### What the task requires:
Every line below that has the string "tower" needs to be copied.

(Extracted data entries)
————
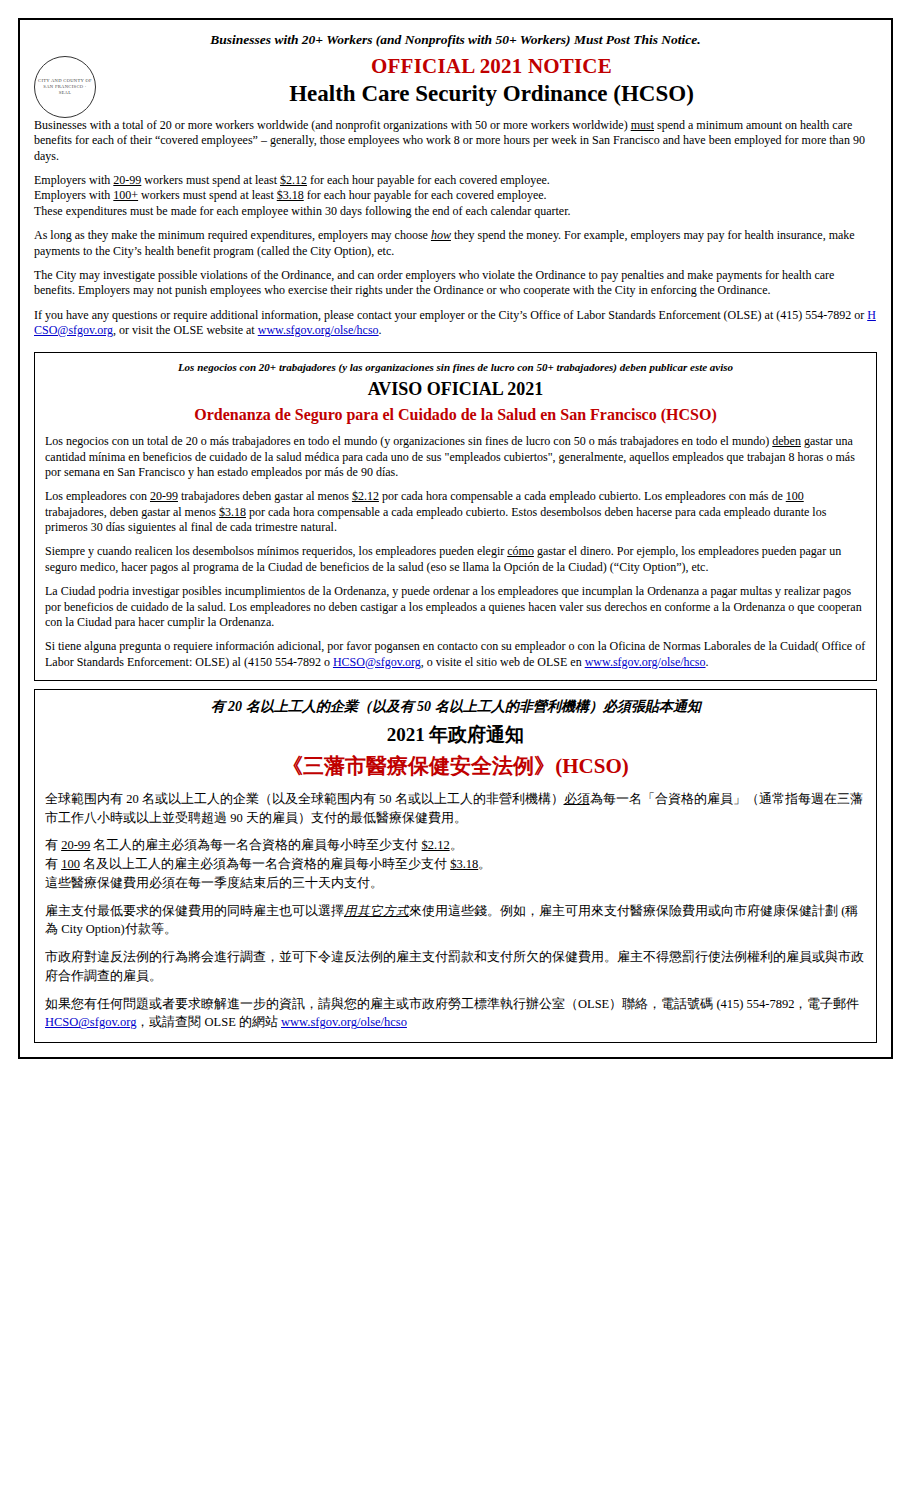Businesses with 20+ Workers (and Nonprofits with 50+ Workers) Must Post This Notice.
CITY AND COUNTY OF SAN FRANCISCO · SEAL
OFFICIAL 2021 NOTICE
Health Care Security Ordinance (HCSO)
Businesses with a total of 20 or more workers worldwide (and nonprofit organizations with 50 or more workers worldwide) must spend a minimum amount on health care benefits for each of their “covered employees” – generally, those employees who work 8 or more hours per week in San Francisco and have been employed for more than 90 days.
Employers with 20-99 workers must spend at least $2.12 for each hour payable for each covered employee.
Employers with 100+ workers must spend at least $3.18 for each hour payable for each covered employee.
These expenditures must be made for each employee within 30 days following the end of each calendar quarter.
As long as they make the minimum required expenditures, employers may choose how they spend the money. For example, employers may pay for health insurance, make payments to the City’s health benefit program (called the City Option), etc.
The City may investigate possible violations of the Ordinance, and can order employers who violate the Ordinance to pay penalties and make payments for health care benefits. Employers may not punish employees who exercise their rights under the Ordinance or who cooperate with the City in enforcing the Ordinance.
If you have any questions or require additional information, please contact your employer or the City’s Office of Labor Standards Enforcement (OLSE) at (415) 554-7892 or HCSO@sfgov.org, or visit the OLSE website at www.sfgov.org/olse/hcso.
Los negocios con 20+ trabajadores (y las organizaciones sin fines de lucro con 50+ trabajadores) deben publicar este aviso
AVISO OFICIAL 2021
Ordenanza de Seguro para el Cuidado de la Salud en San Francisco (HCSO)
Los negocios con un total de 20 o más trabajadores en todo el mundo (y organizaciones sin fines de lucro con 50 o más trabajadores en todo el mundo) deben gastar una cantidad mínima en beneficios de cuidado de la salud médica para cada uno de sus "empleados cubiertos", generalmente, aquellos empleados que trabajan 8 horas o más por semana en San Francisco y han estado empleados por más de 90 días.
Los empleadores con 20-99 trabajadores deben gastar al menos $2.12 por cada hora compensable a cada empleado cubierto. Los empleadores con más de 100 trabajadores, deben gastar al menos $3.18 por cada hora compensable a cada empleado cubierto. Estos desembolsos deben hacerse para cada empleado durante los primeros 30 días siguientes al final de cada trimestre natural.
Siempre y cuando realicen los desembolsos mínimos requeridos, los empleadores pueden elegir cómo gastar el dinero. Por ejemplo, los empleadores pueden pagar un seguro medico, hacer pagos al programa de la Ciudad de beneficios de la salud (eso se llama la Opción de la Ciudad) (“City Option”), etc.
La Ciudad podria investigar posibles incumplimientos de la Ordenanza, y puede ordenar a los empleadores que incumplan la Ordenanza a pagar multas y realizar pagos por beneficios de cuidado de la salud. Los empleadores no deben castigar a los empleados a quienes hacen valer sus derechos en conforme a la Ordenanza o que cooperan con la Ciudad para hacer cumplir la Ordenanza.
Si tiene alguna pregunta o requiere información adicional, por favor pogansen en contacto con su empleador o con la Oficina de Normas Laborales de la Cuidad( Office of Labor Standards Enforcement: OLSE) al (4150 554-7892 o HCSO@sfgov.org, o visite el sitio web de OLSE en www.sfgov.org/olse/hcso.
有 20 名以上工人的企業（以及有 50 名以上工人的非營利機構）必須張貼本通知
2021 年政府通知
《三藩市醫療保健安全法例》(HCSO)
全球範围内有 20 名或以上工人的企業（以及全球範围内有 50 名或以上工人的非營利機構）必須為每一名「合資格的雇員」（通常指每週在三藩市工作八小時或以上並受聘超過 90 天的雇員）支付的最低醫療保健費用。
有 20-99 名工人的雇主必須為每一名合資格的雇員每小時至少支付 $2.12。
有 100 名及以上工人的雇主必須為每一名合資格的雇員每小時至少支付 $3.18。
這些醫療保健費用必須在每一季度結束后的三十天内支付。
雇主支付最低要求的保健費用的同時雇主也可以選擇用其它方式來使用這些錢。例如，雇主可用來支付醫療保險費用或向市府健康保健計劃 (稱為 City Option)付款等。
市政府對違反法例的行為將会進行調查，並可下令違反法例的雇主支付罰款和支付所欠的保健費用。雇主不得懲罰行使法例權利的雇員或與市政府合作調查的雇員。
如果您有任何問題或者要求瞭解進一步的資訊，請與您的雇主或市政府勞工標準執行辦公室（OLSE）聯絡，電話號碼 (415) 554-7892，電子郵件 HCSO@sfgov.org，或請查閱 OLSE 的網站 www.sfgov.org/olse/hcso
————
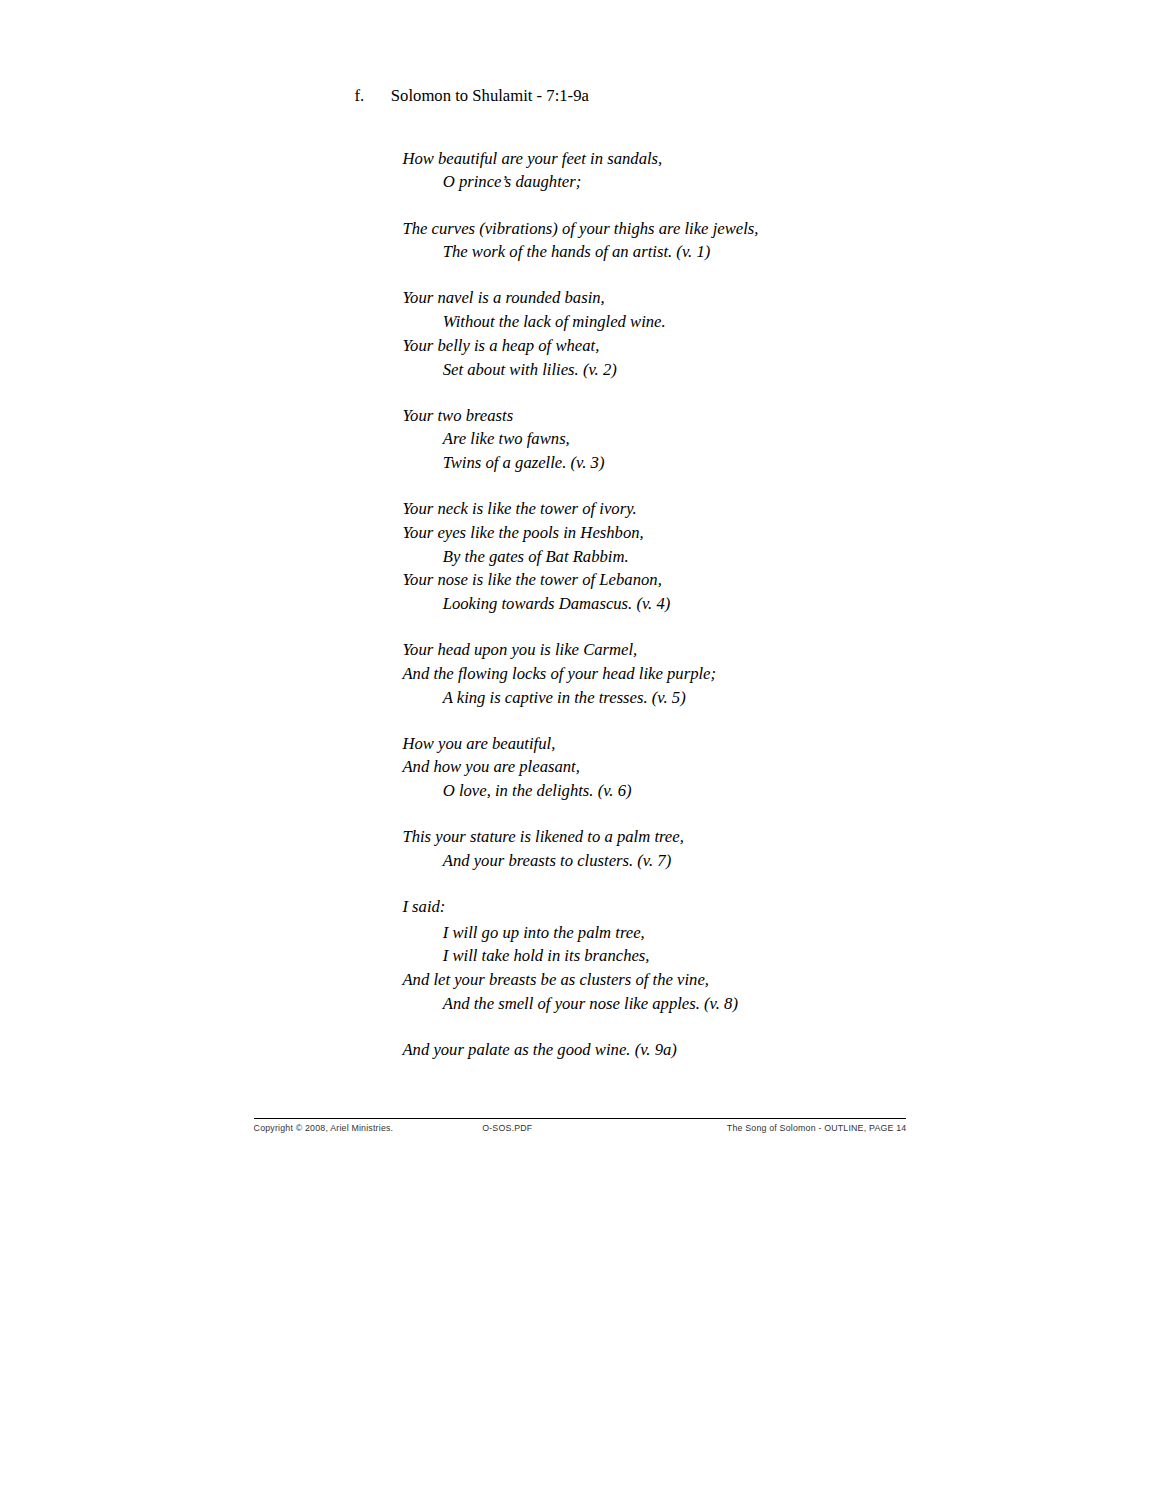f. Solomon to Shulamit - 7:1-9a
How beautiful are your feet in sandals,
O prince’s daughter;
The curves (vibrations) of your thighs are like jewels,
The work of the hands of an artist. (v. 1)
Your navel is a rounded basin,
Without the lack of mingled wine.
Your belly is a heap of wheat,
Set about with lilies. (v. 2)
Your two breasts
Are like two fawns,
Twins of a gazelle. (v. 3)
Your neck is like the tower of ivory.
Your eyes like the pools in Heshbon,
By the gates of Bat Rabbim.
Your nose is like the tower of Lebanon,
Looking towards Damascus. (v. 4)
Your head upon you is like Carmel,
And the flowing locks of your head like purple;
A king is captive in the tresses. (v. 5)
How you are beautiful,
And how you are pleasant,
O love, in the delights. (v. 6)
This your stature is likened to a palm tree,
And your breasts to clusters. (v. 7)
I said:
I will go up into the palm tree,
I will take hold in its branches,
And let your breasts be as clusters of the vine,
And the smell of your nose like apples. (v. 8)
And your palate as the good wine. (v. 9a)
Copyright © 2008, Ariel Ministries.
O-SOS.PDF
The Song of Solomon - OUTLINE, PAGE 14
————
### Output for this exercise:
Your neck is like the tower of ivory.
Your nose is like the tower of Lebanon,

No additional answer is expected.